[Input Boundary: Start]

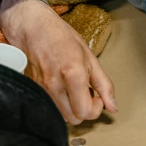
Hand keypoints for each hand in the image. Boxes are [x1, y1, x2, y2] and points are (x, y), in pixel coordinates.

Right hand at [0, 0, 117, 124]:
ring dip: (70, 108)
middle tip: (85, 93)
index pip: (85, 112)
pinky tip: (61, 87)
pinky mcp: (33, 90)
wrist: (33, 27)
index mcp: (73, 74)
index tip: (96, 97)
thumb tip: (113, 106)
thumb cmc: (61, 36)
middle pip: (73, 119)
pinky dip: (58, 103)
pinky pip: (49, 106)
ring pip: (61, 116)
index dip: (95, 108)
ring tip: (72, 89)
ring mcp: (41, 89)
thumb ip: (103, 84)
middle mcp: (55, 85)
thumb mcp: (89, 56)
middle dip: (83, 109)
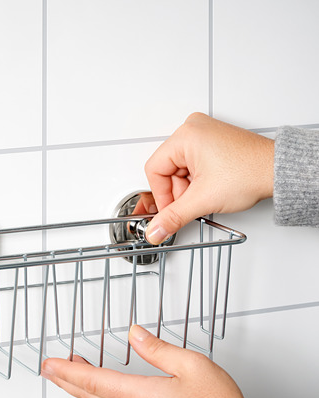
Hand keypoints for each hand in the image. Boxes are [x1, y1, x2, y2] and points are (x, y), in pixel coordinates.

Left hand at [41, 325, 251, 397]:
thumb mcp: (192, 366)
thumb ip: (157, 349)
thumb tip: (134, 334)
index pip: (92, 381)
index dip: (67, 371)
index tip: (49, 365)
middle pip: (91, 397)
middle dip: (68, 381)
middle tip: (52, 370)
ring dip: (89, 390)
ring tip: (81, 374)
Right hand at [144, 112, 274, 243]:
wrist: (279, 172)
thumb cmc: (251, 173)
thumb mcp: (203, 199)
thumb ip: (173, 217)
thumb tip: (155, 230)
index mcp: (185, 135)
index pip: (154, 170)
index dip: (161, 195)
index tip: (170, 211)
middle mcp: (192, 129)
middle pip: (167, 170)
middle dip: (178, 192)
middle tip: (193, 203)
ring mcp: (203, 134)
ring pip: (180, 170)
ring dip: (189, 188)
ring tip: (208, 194)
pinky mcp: (212, 142)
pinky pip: (192, 165)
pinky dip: (197, 181)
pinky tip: (211, 187)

[Input Boundary: End]

▸ **What to produce**:
Where an entry holds a picture, leave the picture out and output the rest exactly.

▸ **Reply**:
Hand keypoints for each hand in the image. Boxes are [x1, y1, x2, y2] and points are (x, y), in pixel coordinates.

Right hand at [0, 0, 117, 124]:
ring dip: (70, 108)
middle tip: (85, 93)
index pip: (85, 112)
pinky tip: (61, 87)
pinky mcp: (33, 90)
wrist: (33, 27)
index mcp: (73, 74)
index tip: (96, 97)
thumb tip: (113, 106)
thumb cmc: (61, 36)
middle pip: (73, 119)
pinky dip: (58, 103)
pinky pip: (49, 106)
ring pip: (61, 116)
index dip: (95, 108)
ring tip: (72, 89)
ring mcp: (41, 89)
thumb ip: (103, 84)
middle mcp: (55, 85)
thumb mcp: (89, 56)
middle dip: (83, 109)
Hand keypoints for each hand in the image. Boxes are [x1, y1, x2, y2] and points are (x, y), in pixel coordinates.

Left hand at [41, 325, 251, 397]:
thumb mcp: (192, 366)
thumb ip: (157, 349)
thumb tip: (134, 334)
index pip: (92, 381)
index dip: (67, 371)
index tip: (49, 365)
middle pip: (91, 397)
middle dip: (68, 381)
middle tip: (52, 370)
ring dip: (89, 390)
ring tip: (81, 374)
Right hand at [144, 112, 274, 243]:
wrist: (279, 172)
thumb cmc: (251, 173)
thumb mcp: (203, 199)
thumb ip: (173, 217)
thumb tip: (155, 230)
index mcp: (185, 135)
index pip: (154, 170)
index dip: (161, 195)
index tip: (170, 211)
middle mcp: (192, 129)
middle pip: (167, 170)
middle dip: (178, 192)
middle tip: (193, 203)
ring mcp: (203, 134)
ring pip: (180, 170)
ring dip: (189, 188)
ring tip: (208, 194)
pinky mcp: (212, 142)
pinky pip: (192, 165)
pinky dip: (197, 181)
pinky tip: (211, 187)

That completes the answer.